Я остаюсь сидеть в кресле перед выключенным телевизором. В комнате постепенно темнеет, как будто тяжелый черный дым опускается с потолка. Я зажигаю свечу и смотрю на пламя, пока не начинают болеть глаза. Из библиотеки слышен голос отца — он разговаривает сам с собой. «Эрик, говорит он. Подожди меня, Эрик. Я скоро приеду в Париж, Эрик»…

Пламя свечи колеблется, словно от ветра. Что я делаю? Получил письмо от Эстер, но так его и не открыл… Конец восьмидесятых, а я все там же, не сделал ни шагу. Пламя свечи колеблется, как будто хочет что-то мне шепнуть. Я окунаю палец в стеарин и поднимаю его высоко над головой. Прозрачная жидкая масса застывает и превращается в белую абстрактную скульптурку.


В один из этих дней к нам приходит дедушка. Странно, обычно этого не бывает, и я не знаю, как истолковать его приход. Мы с отцом потеряли контакт с ним и с бабушкой, они как бы представляли женскую половину нашей семьи, маму и Кристину, и когда те исчезли, исчезли и бабушка с дедушкой, так же внезапно. Мы не виделись не меньше двух лет, но сейчас он, кажется, пришел с каким-то важным делом.

Он садится за стол в кухне и пишет записку.

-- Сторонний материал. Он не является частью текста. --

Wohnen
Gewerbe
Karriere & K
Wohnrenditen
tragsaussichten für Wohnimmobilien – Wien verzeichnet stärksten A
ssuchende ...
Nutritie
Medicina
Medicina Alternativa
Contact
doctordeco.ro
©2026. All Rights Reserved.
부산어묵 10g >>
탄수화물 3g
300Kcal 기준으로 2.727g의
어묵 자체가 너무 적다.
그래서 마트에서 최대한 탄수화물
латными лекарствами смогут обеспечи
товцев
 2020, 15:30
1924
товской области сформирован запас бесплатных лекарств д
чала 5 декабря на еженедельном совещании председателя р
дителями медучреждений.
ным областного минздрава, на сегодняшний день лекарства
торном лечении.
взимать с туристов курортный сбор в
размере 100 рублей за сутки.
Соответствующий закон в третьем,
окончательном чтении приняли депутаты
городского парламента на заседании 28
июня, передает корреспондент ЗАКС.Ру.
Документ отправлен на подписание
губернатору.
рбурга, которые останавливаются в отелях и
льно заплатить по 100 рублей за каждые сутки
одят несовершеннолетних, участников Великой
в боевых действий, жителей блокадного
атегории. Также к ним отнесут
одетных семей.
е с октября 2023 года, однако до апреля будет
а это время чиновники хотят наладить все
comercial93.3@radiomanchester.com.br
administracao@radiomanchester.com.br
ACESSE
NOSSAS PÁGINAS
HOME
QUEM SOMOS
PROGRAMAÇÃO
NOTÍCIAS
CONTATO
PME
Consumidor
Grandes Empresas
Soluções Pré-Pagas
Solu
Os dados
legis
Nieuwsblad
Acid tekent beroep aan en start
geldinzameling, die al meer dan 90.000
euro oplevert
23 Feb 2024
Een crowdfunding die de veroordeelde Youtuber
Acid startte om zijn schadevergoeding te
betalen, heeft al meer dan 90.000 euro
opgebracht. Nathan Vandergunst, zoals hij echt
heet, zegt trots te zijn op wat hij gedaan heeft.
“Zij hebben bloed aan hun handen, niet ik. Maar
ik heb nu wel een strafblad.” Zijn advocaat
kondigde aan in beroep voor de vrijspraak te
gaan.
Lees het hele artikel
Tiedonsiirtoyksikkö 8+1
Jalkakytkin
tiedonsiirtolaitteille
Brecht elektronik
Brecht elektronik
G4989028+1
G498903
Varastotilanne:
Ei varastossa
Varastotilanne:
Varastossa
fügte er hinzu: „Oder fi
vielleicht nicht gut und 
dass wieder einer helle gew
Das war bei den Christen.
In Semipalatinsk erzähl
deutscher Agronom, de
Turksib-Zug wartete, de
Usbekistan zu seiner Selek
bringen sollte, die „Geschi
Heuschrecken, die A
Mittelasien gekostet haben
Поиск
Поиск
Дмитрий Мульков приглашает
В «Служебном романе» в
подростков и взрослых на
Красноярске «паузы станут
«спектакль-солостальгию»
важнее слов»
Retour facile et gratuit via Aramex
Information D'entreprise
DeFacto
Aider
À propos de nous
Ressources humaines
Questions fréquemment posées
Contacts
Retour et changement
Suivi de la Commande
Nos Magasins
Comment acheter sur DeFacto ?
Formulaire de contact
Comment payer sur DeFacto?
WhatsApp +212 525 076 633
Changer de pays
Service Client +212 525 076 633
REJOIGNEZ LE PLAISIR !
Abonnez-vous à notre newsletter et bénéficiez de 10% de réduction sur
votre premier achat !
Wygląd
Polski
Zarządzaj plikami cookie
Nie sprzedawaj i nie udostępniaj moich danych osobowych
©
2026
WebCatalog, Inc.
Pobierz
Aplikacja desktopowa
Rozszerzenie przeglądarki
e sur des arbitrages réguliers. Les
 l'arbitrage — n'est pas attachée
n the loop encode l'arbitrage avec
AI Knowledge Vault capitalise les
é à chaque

«Я пришел ради Кристины, вашей дочери и сестры, которая сейчас в Индии».

Мы с папой молча смотрим на него.

«Кто-то из вас должен поехать и найти ее, пишет он. Поверьте мне, это не терпит отлагательства».

— Почему не терпит? — спрашиваю я. — Что ты знаешь, чего не знаем мы?

Он качает головой и снова пишет.

«Я ничего не знаю, но у меня такое чувство, что это срочно».

Я поворачиваюсь к папе и жду, что скажет он. Но папе все это, кажется, неинтересно. Он смотрит в окно и думает о чем-то своем… может быть, о своем брате Эрике.

Дедушка встает.

— Не уходи, — прошу я. — Объясни, в чем дело.

Но он только качает головой и улыбается своей загадочной улыбкой. Я провожаю его до двери и пожимаю руку. От него пахнет старостью, даже древностью, былиной или легендой. Он молчит, и молчание его кажется материальным, как замша. Потом он делает знаки в воздухе:

— Женщина-птица… Женщина-птица…

И уходит.


Приближается Рождество, все как обычно — тени прячутся в густой хвое елки, вяленая треска… По вечерам я сижу в своей комнате и удивляюсь сам себе — с какого рожна мне показалось осенью, что наступают перемены?

Странное время… я даже думать ясно не могу, мысли фрагментарны и несвязны. Что было вначале — пустота, ничейное пространство, место, где догадки и надежды обретают форму… а я? Кто я? Точка на карте нашей семьи, пока еще передвигающаяся в пространстве и во времени, в то время как другие… что открылось им там, с той стороны, где нет ни пространства, ни времени?